Isidório diz não fazer proselitismo político na igreja e critica os líderes religiosos nacionais que o fazem, como Silas Malafaia, R.R. Soares e Edir Macedo. “Não se esqueça que quem está lá em cima não está preocupado com quem está embaixo. Eu já disse que pastores para mim são aqueles que estão na periferia, cuidando de gente. Vendo a pobreza de perto. Esses empresários da fé, cheios de rede de comunicação, jatinhos e barcos não estão. Rezo para que tenham consciência de que a igreja não deveria se meter em política neste momento em que há dois candidatos com duas trajetórias complicadas. Mas eles optaram pelo lado que propõe derramamento de sangue. Eu tenho que optar por um lado que não vai ter violência.”
Não defender uma proposta radical para a segurança pública do país não significa que Isidório não tenha planos para a área. Disse que, assim que chegar ao Congresso, pretende apresentar um projeto de federalização das polícias estaduais. “Toda hora tem greve de policiais e quem se arrebenta com o caos instalado é a sociedade. São profissionais que não têm seus direitos reconhecidos e que precisam lutar por eles. A fórmula para se acabar com as greves e com o sucateamento das policiais estaduais é federalizando e canalizando recurso federal para pagar bons salários, com estrutura e tecnologia para as tropas. Uma polícia subordinada a um comando único federal, a partir da criação de um Ministério da Segurança Pública”, exemplificou.

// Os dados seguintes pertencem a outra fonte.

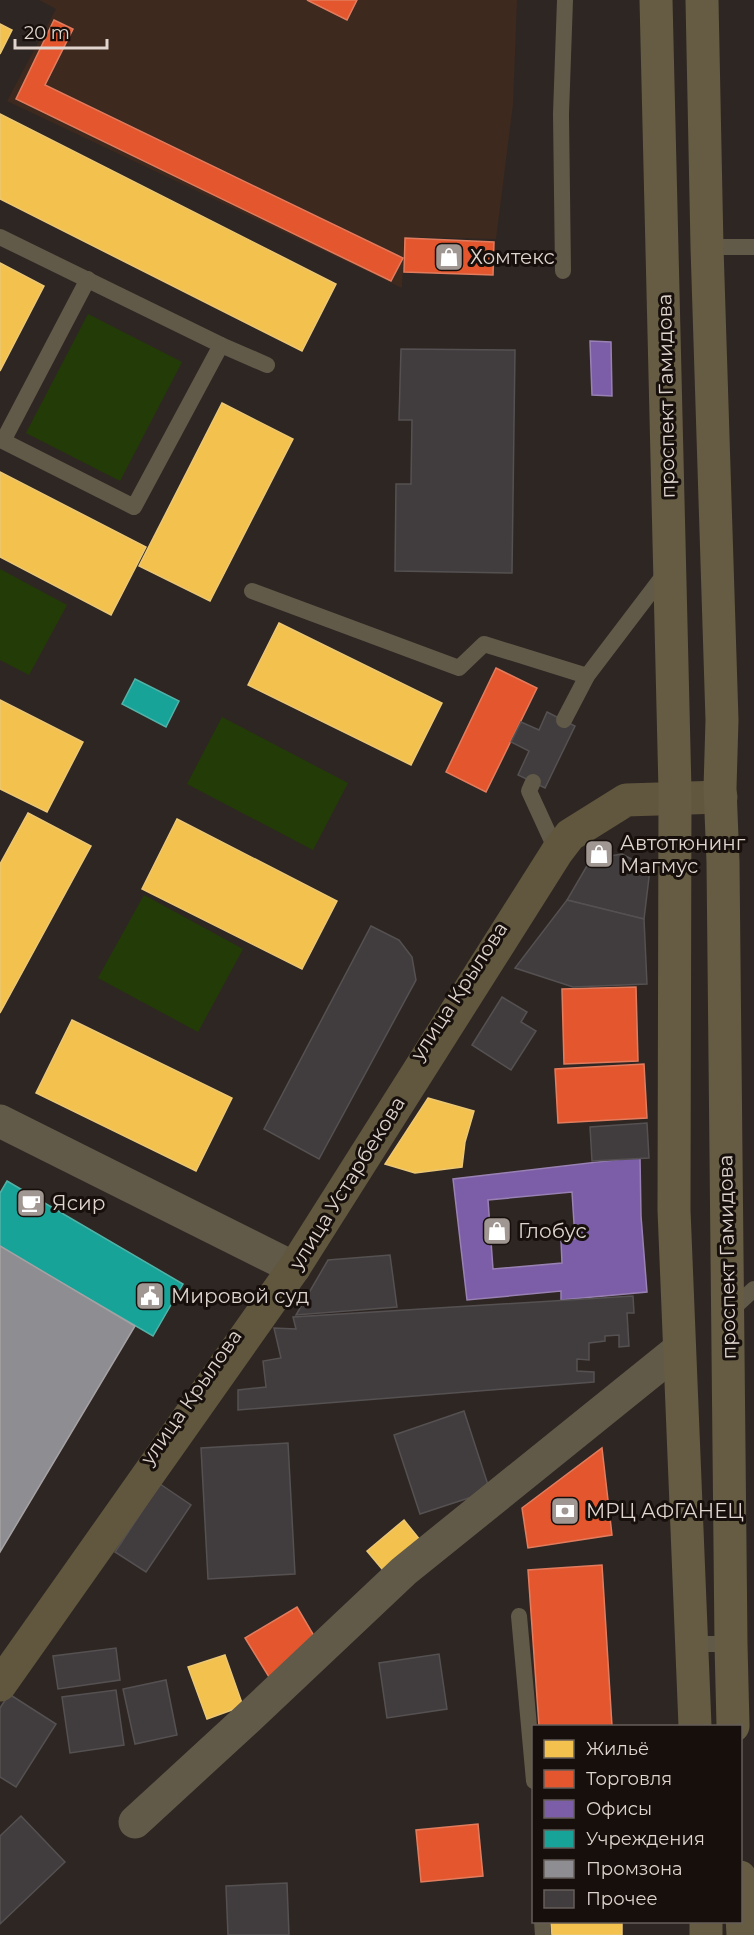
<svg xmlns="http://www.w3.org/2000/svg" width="754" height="1935" font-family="Montserrat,sans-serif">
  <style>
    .built { fill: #3e291f }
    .green { fill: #233c07 }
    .homes { fill: #f2c14e; stroke: #ecc774; stroke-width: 1.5 }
    .shops { fill: #e4572e; stroke: #e27c5e; stroke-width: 1.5 }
    .offices { fill: #7b5ea7; stroke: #9981b3; stroke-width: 1.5; fill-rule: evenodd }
    .public { fill: #17a398; stroke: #53b2a8; stroke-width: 1.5 }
    .industry { fill: #8d8d92; stroke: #a6a2a4; stroke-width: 1.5 }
    .building { fill: #413d3e; stroke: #555152; stroke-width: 1.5 }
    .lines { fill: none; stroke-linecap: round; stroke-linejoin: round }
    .lane { stroke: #615a49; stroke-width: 16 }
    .street { stroke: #615a49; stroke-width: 33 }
    .secondary { stroke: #61573e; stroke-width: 33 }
    .primary { stroke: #655c43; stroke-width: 33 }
    .labels { text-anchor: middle; stroke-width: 6; stroke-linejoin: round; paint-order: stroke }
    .poi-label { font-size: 20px; fill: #dfd4ce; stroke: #160f0b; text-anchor: start }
    .street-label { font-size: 20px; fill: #dfd4ce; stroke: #160f0b }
  </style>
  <rect width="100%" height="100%" fill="#2e2622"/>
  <polygon class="built" points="39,0 517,0 513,104 496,239 404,237 402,288 7,101 56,9"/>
  <g class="green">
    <polygon points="88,314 182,362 120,481 26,433"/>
    <polygon points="0,569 67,605 29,675 0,660"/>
    <polygon points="222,717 348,783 313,850 187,784"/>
    <polygon points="144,895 243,949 198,1032 98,978"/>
  </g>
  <g class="homes">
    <polygon points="0,24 12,30 0,54"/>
    <polygon points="0,114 336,284 302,351 0,199"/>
    <polygon points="0,263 44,286 0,371"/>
    <polygon points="222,403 293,439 210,601 139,566"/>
    <polygon points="0,472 146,547 111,615 0,557"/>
    <polygon points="279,623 442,703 411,765 248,685"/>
    <polygon points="0,700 83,742 47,812 0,789"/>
    <polygon points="28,813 91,846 0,1013 0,864"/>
    <polygon points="177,819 337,901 302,969 142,889"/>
    <polygon points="72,1020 232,1098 196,1171 36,1093"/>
    <polygon points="428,1098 474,1111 465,1142 462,1167 415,1173 385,1164"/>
    <polygon points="404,1520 424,1545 387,1575 367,1551"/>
    <polygon points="225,1655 243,1706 207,1719 188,1667"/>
    <polygon points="551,1922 622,1922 622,1935 552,1935"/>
  </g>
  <g class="shops">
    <polygon points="307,0 357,0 347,20"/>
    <polygon points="54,20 73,29 45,85 403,258 391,281 16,99"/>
    <polygon points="405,238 494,242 493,275 404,272"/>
    <polygon points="496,668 537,688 486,792 446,772"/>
    <polygon points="636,987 638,1061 564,1064 562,989"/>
    <polygon points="644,1064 647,1118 558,1123 555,1069"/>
    <polygon points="602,1448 612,1535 528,1548 522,1508"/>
    <polygon points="602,1565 612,1726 539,1726 528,1570"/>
    <polygon points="297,1607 320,1646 269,1677 245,1638"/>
    <polygon points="478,1824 483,1876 421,1882 416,1830"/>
  </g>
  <g class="offices">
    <polygon points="590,341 611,342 612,396 592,395"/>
    <path d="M640,1157L641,1216L647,1292L561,1300V1291L467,1300L453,1179ZM572,1192L575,1239L561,1241L562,1263L493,1269L488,1200Z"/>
  </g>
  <g class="public">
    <polygon points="135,679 179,701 166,727 122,704"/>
    <polygon points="7,1181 183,1284 153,1336 0,1247 0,1193"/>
  </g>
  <polygon class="industry" points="0,1246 135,1326 0,1552"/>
  <g class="building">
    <polygon points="401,349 515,350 512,573 395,571 396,484 411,484 412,420 399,420"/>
    <polygon points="547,712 575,726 545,788 518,775 529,751 511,742 521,722 539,730"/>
    <polygon points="622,854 650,869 644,919 567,900 591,859"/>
    <polygon points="567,900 644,919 647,984 573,987 515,968"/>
    <polygon points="371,926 399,940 412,957 416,980 319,1159 264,1129"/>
    <polygon points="502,997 527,1012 521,1022 536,1031 511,1070 472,1045"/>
    <polygon points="647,1123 649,1158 592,1161 590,1127"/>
    <polygon points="390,1255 397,1307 296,1315 328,1260"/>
    <polygon points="633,1296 634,1313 627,1313 629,1346 619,1347 619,1335 605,1336 605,1341 589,1343 589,1360 577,1359 577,1371 594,1372 594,1382 238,1410 238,1390 266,1387 263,1361 281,1358 274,1328 296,1329 293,1317"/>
    <polygon points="464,1411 490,1491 420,1514 394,1435"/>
    <polygon points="288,1443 295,1574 208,1579 201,1448"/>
    <polygon points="160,1484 191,1505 146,1572 115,1552"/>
    <polygon points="116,1648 120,1680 58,1689 53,1656"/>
    <polygon points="439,1654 447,1709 387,1718 379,1663"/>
    <polygon points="166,1680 177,1735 135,1744 123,1689"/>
    <polygon points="116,1690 124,1745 70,1753 62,1697"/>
    <polygon points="9,1694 56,1724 16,1787 0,1777 0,1708"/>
    <polygon points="21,1816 65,1862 0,1924 0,1836"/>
    <polygon points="287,1883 289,1935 228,1935 226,1886"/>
  </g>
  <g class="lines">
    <g class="lane">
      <polyline points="0,237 221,345 267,365"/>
      <polyline points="707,247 754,247"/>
      <polyline points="563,271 561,114 565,0"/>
      <polyline points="88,279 3,441 134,507 221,345"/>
      <polyline points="252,591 459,668 484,644 587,676"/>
      <polyline points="564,720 587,676 666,572"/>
      <polyline points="533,782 529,791 557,852"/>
      <polyline points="728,1313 754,1289"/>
      <polyline points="519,1616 534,1781"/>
      <polyline points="690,1644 731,1644"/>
      <polyline points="542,1922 543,1935"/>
    </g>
    <g class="street">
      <polyline points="0,1121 294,1268"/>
      <polyline points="135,1822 246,1720 404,1571 678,1350"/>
    </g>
    <polyline class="secondary" points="0,1685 294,1268 557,852 570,835 626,800 721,797"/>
    <g class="primary">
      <polyline points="656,0 675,791 674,1210 695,1726"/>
      <polyline points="702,0 707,247 722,720 720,788 723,862 731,1644 733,1726"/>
      <polyline points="740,1877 743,1935"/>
      <polyline points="706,1922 706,1935"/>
    </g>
  </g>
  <defs>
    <g id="shop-square" transform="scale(1.5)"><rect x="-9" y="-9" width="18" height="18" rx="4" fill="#a19792" stroke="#160f0b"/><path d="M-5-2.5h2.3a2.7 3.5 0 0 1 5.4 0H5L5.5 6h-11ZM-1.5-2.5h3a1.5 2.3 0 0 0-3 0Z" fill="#fff"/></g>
    <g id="cafe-square" transform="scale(1.5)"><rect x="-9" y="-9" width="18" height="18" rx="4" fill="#a19792" stroke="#160f0b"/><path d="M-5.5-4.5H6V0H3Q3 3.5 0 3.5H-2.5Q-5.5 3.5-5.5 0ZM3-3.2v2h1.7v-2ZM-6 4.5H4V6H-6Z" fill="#fff"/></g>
    <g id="civic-square" transform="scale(1.5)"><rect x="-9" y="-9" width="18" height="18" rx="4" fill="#a19792" stroke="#160f0b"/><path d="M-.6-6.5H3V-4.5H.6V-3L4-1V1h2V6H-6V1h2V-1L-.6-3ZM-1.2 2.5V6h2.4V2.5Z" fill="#fff"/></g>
    <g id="bank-square" transform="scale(1.5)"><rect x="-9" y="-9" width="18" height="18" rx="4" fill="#a19792" stroke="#160f0b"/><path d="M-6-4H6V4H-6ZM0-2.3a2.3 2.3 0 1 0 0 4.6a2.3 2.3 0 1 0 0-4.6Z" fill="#fff"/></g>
  </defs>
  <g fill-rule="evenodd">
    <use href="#shop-square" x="449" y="257"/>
    <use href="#shop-square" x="599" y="854"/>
    <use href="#cafe-square" x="31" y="1203"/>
    <use href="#shop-square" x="497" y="1231"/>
    <use href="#civic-square" x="150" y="1296"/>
    <use href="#bank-square" x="565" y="1511"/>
  </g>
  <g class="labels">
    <g class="poi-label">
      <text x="470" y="264">Хомтекс</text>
      <text x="620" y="850">Автотюнинг<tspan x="620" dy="23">Магмус</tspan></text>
      <text x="52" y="1210">Ясир</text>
      <text x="518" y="1238">Глобус</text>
      <text x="171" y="1303">Мировой суд</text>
      <text x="586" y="1518">МРЦ АФГАНЕЦ</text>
    </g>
    <g class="street-label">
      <text transform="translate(666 396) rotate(-91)" y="7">проспект Гамидова</text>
      <text transform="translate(459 991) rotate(-57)" y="7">улица Крылова</text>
      <text transform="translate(347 1183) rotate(-58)" y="7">улица Устарбекова</text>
      <text transform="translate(727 1257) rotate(-91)" y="7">проспект Гамидова</text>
      <text transform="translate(191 1397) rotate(-55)" y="7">улица Крылова</text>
    </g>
  </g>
  <rect x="532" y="1725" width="210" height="198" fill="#160f0b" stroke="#665e59" stroke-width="1.5"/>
  <rect x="544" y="1740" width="30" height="18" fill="#f2c14e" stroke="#665e59" stroke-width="1.5"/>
  <text x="586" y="1755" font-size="18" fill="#dfd4ce">Жильё</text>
  <rect x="544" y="1770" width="30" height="18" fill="#e4572e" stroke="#665e59" stroke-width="1.5"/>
  <text x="586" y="1785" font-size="18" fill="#dfd4ce">Торговля</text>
  <rect x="544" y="1800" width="30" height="18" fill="#7b5ea7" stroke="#665e59" stroke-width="1.5"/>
  <text x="586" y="1815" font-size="18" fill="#dfd4ce">Офисы</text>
  <rect x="544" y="1830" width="30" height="18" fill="#17a398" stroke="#665e59" stroke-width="1.5"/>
  <text x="586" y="1845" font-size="18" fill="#dfd4ce">Учреждения</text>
  <rect x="544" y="1860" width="30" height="18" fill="#8d8d92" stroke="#665e59" stroke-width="1.5"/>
  <text x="586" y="1875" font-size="18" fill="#dfd4ce">Промзона</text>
  <rect x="544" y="1890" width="30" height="18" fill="#413d3e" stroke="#665e59" stroke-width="1.5"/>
  <text x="586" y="1905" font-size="18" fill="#dfd4ce">Прочее</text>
  <path d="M15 39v9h92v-9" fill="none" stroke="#dfd4ce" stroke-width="3"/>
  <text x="24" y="39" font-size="18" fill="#dfd4ce" stroke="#160f0b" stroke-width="4.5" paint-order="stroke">20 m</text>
</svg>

O pastor-sargento teme o clima beligerante que se instalou no país. “Tanto Bolsonaro quanto Haddad terão de pedir a seus eleitores que se respeitem. Não façam praça de guerra nas cidades. Se o presidente for Bolsonaro, que se cerque de homens pacíficos e possa ouvir seus conselhos.” Isidório terminou a conversa narrando uma passagem bíblica em que comparou Jair Bolsonaro a Pedro, apóstolo de Cristo. “Quando o soldado apareceu para prender Jesus, Pedro picou a orelha dele com a espada. Pedro era um cara meio Bolsonaro. Picou a orelha do cara. E então Jesus disse para Pedro: Embainhe sua espada, para que ela não se volte contra você.”